CNN launched on Line in March 2016, and is now the largest news brand on the platform with 4.7 million followers, the majority of which are in Asia.
"We are reaching customers we haven't reached before," she said, noting that CNN had to learn new ways of communicating with audiences in different ways.
"We launched our first sticker set of presenters and correspondents on Line – and our audience reacted massively to it."
For the US election night, a CNN editor started a Line chat which saw half a million people at one time participating and asking questions.
Using Facebook Messenger, CNN has covered debates and world events live, and each morning sends out five stories to readers.
CNN was one of the first news organisations to adopt Facebook Messenger's bot platform in April 2016, with the aim of reaching a global audience and connect in a more personalised way, but at scale.
"It is still not as advanced as people would like it to be at this stage – it is hard to have a conversation with CNN, but it is the first step for us into innovating how we communicate with our audience in this intimate messaging space," she said.
Editors gather CNN stories from around the world and publish them according to the time of day and the type of audience they are trying to reach, with people being able to choose the type of stories they'd like to read about.

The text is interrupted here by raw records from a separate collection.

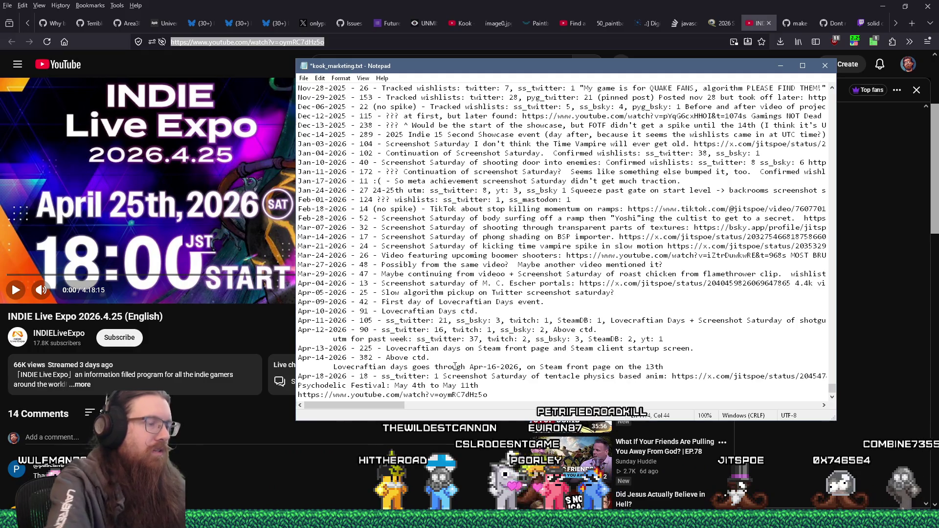
pyautogui.press('BackSpace')
pyautogui.press('Up')
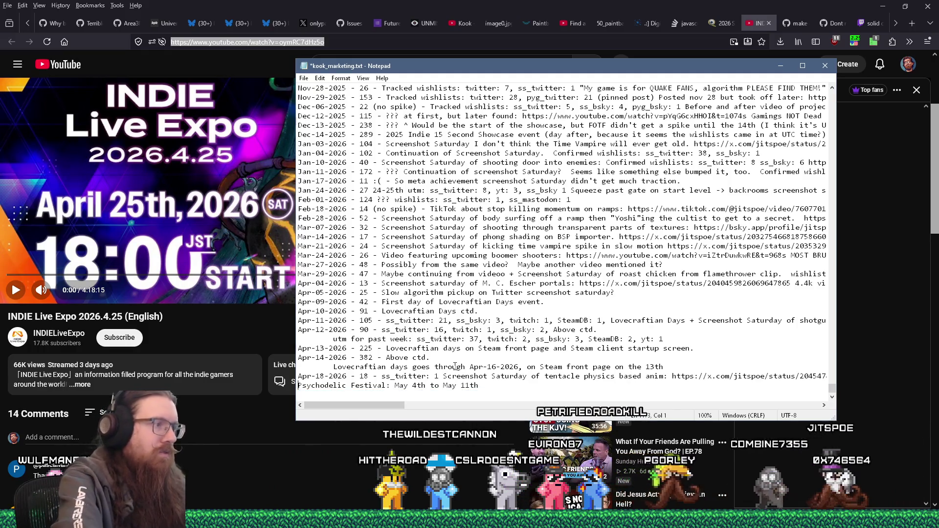
pyautogui.press('ctrl+v')
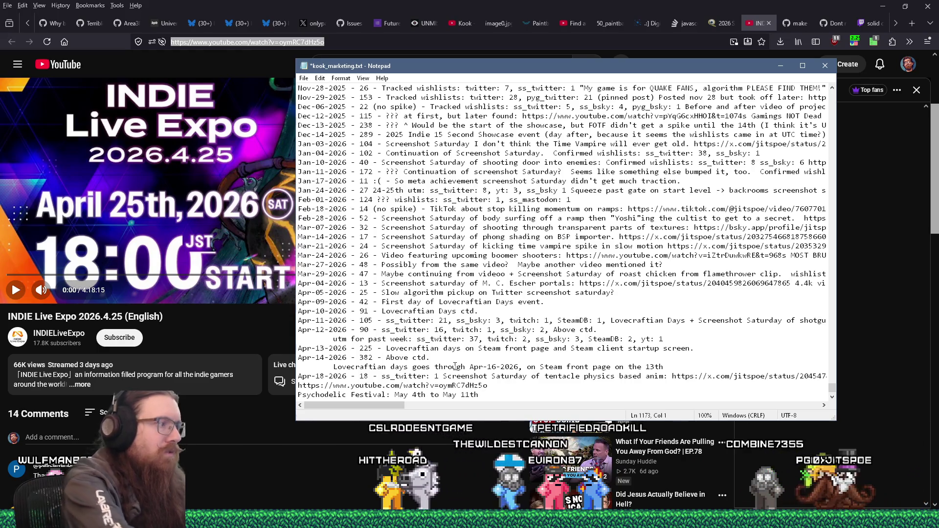
pyautogui.write('Apr-25-2026 -')
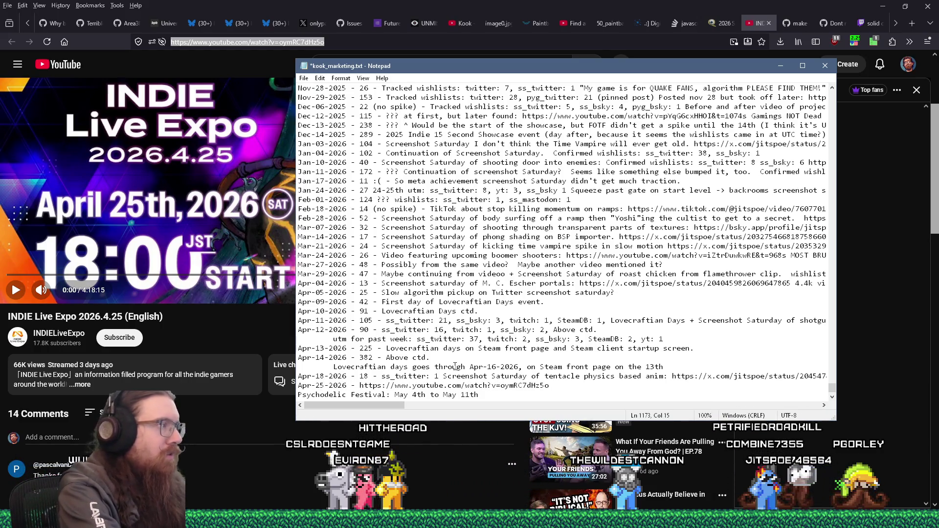
pyautogui.write('Expo')
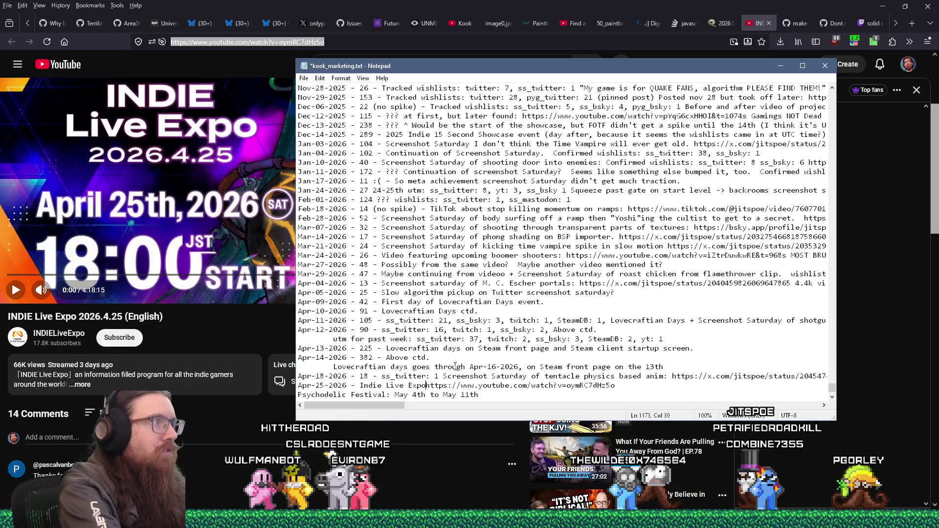
# Step: Return to the INDIE Live Expo YouTube tab and scroll through the video page
pyautogui.click(716, 24)
pyautogui.click(760, 24)
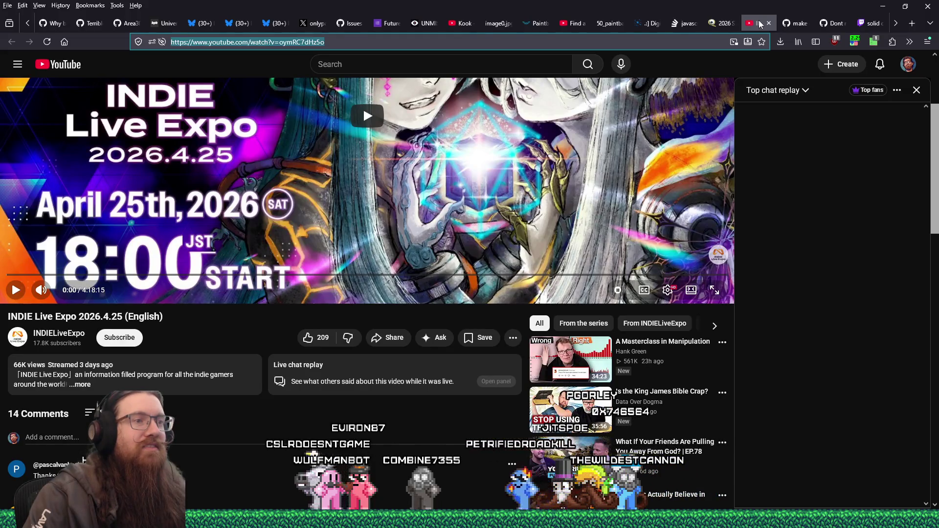
pyautogui.click(578, 39)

"Kik, for me, has been a revelation in how we talk to young people in the US," Barry said.
During the Rio Olympics, CNN developed two 'choose your own adventure' experiences, taking people to Copacabana beach, where they could ask passers-by questions or choose to keep walking – a creative way of telling a story and one that appealed to readers wanting to influence what they saw.
Barry noted they found the 13 to 17-year-old audience on Kik to be just as into politics and current affairs as someone watching CNN's Anderson Cooper in the evening, having reported on the recent US election using the app.
"My favourite thing with Kik is the two GIF trays, an emoji and a sticker set we had made for the election.
"We had to tell the audience, using their language of stickers and emojis, the story of the 2016 election.
"It was interesting because it was the first time a news organisation like CNN could ever, at that stage, try to tell a story using those storytelling tools – it was a fascinating learning curve for us."